He said authorities hope to prosecute gang members using federal gun statutes and the Racketeer Influenced and Corrupt Organizations Act (RICO).

“We’re looking for RICO indictments of people,” Mr. Persichini said during a wide-ranging interview with editors and reporters at The Washington Times. “The key here also is using ATF and all the gun charges [because] many of those crimes are committed with weapons.”

Agents will “take a look at every gang or crew in Northern Virginia,” he said.

Mr. Persichini, who was appointed head of the field office inNovember after serving as its acting director since January 2006, said the effort is part of an increased focus on dealing with local violent crime, which he called a “very serious concern.”

He also pointed to a recent uptick in violence in parts of the District. Mr. Persichini said he has spoken extensively with Acting Metropolitan Police Chief Cathy L. Lanier about gathering and sharing intelligence and that he talked with Mayor Adrian M. Fenty as recently as Wednesday night about comprehensive plans to thwart violent crime.

Mr. Persichini said “organized opportunistic crime,” including crew-related and robbery-related violence, was driving a spike in violent crime in the 3rd District, which encompasses much of the downtown core.

He said his office has been solidifying its ties to the city’s business community and minority populations, to aid its efforts in fighting local crime.

“We can’t do what we do without the faith and trust of the people we serve,” he said.

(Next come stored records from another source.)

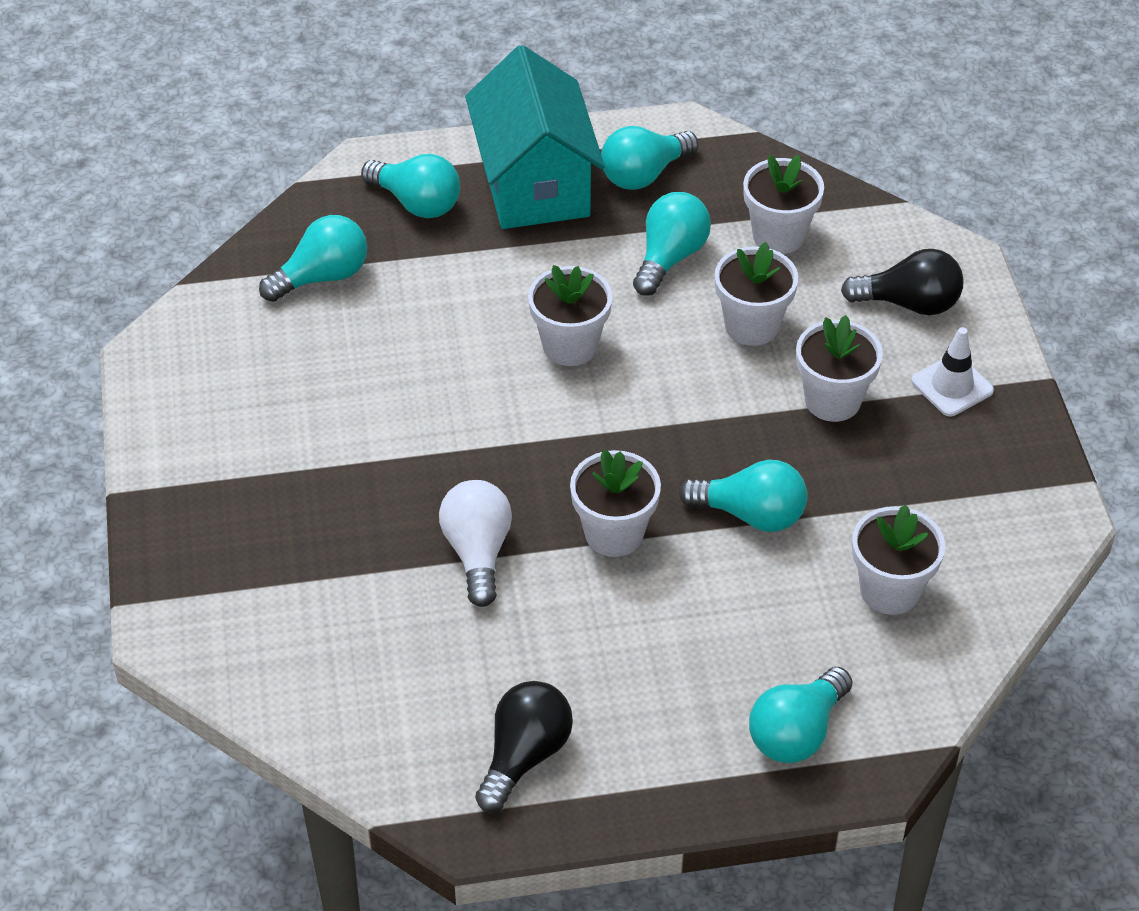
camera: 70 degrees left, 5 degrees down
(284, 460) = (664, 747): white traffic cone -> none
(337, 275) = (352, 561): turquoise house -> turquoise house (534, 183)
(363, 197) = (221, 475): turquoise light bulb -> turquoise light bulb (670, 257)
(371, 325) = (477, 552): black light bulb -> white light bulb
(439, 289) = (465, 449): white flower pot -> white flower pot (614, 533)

Mr. Persichini also said his office has taken a greater role in the schools, expanding internships for teenagers and setting up “junior special agent” programs for sixth-grade students.

“Their first interaction with law enforcement should be positive,” he said.

Despite the increased local focus, Mr. Persichini said the priorities of the field office remain unchanged.

“Counterterrorism will always be No. 1,” he said, calling the District a “target-rich environment” that requires constant vigilance against terrorist threats from international groups and what he described as the “home-grown lone wolf.”

Mr. Persichini, whose background is in public-corruption cases, said corruption would be the focus of the field office’s criminal investigations.

“I’m a firm believer that the FBI is an agency that is … suited for the investigation of public corruption,” he said.

Mr. Persichini declined to talk about the status of the ongoing investigation into the October 2001 anthrax attacks that killed five persons, including two D.C. postal workers. He said that about 20 agents are still working on the case, but would add only that it is a “continuing, pending investigation.”